(Data entries)
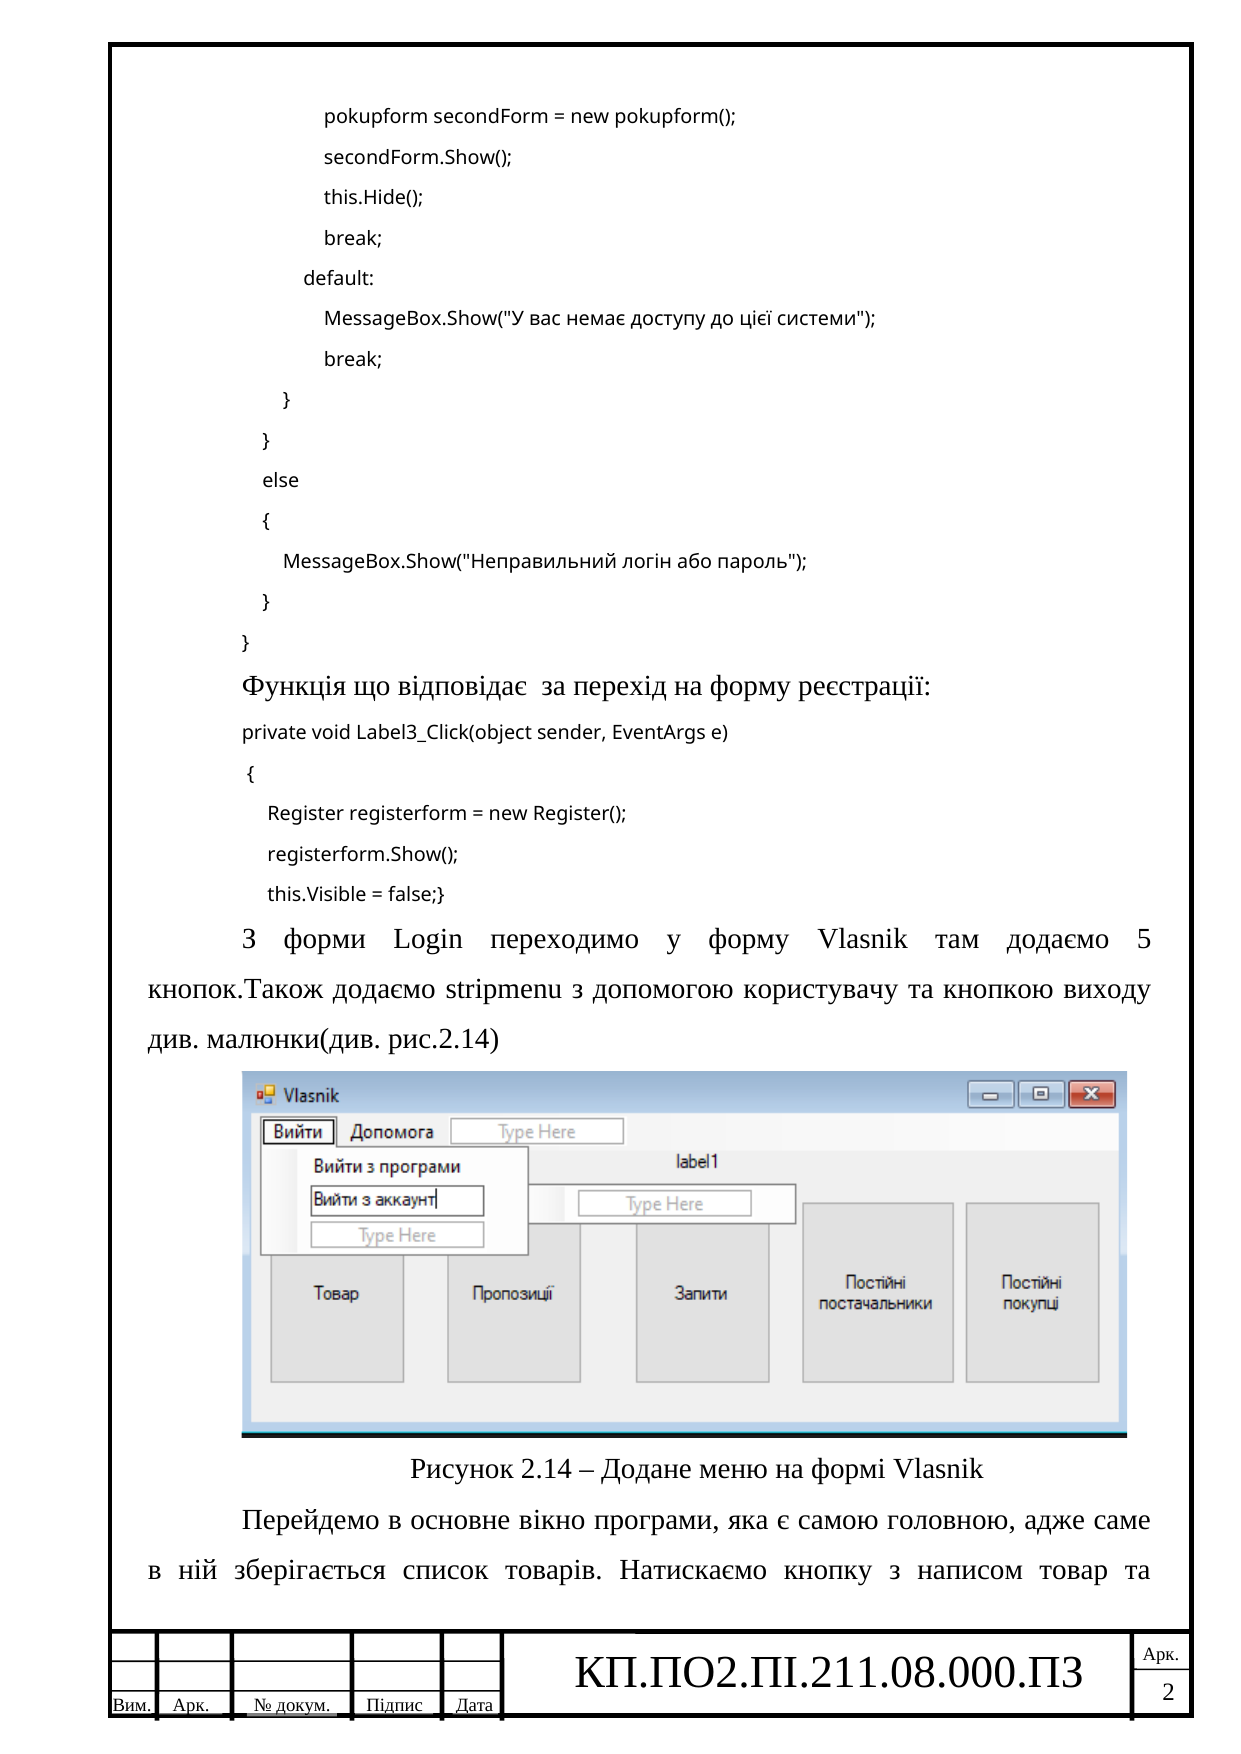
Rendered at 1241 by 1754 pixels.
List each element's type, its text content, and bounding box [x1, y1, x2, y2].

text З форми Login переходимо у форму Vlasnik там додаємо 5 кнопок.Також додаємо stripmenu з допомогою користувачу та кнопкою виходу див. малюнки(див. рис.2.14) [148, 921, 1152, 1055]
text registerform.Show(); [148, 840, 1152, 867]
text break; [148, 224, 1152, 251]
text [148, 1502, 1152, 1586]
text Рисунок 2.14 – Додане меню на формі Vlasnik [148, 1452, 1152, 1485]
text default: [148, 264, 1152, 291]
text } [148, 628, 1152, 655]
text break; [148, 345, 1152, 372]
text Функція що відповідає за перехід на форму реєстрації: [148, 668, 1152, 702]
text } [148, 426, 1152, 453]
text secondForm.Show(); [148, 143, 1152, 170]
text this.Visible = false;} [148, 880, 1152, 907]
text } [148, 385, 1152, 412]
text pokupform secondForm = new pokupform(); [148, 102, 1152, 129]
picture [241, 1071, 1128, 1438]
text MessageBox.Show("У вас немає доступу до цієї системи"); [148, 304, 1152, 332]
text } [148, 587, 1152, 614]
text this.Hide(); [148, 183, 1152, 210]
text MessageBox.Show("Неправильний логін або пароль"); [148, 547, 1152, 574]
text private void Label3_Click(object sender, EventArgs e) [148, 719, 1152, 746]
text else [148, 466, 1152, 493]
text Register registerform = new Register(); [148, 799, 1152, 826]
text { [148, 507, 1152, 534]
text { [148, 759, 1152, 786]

## Task brief
Every entry must be written out exactly, with all pictures left out.

## Expected answer
Rendered at 1241 by 1754 pixels.
List each element's type, its text content, and bounding box [x1, y1, x2, y2].

text З форми Login переходимо у форму Vlasnik там додаємо 5 кнопок.Також додаємо stripmenu з допомогою користувачу та кнопкою виходу див. малюнки(див. рис.2.14) [148, 921, 1152, 1055]
text registerform.Show(); [148, 840, 1152, 867]
text break; [148, 224, 1152, 251]
text [148, 1502, 1152, 1586]
text Рисунок 2.14 – Додане меню на формі Vlasnik [148, 1452, 1152, 1485]
text default: [148, 264, 1152, 291]
text } [148, 628, 1152, 655]
text break; [148, 345, 1152, 372]
text Функція що відповідає за перехід на форму реєстрації: [148, 668, 1152, 702]
text } [148, 426, 1152, 453]
text secondForm.Show(); [148, 143, 1152, 170]
text this.Visible = false;} [148, 880, 1152, 907]
text } [148, 385, 1152, 412]
text pokupform secondForm = new pokupform(); [148, 102, 1152, 129]
picture [241, 1071, 1128, 1438]
text MessageBox.Show("У вас немає доступу до цієї системи"); [148, 304, 1152, 332]
text } [148, 587, 1152, 614]
text this.Hide(); [148, 183, 1152, 210]
text MessageBox.Show("Неправильний логін або пароль"); [148, 547, 1152, 574]
text private void Label3_Click(object sender, EventArgs e) [148, 719, 1152, 746]
text else [148, 466, 1152, 493]
text Register registerform = new Register(); [148, 799, 1152, 826]
text { [148, 507, 1152, 534]
text { [148, 759, 1152, 786]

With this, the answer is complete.